## [Extracted data]
#####

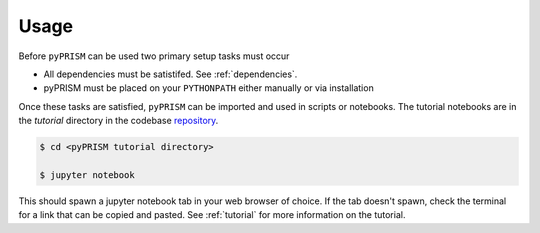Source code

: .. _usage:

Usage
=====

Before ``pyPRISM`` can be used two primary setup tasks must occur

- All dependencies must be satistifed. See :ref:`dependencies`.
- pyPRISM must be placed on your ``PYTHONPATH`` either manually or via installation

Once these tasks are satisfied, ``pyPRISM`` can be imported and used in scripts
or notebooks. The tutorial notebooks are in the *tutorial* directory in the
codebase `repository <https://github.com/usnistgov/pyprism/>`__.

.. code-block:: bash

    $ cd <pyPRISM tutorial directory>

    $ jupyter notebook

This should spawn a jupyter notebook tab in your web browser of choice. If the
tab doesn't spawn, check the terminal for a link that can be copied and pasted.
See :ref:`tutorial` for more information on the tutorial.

#####

Tally the lines of the listing that include "jupyter". Nothing but the resulting number should be returned.

## [Output below]
2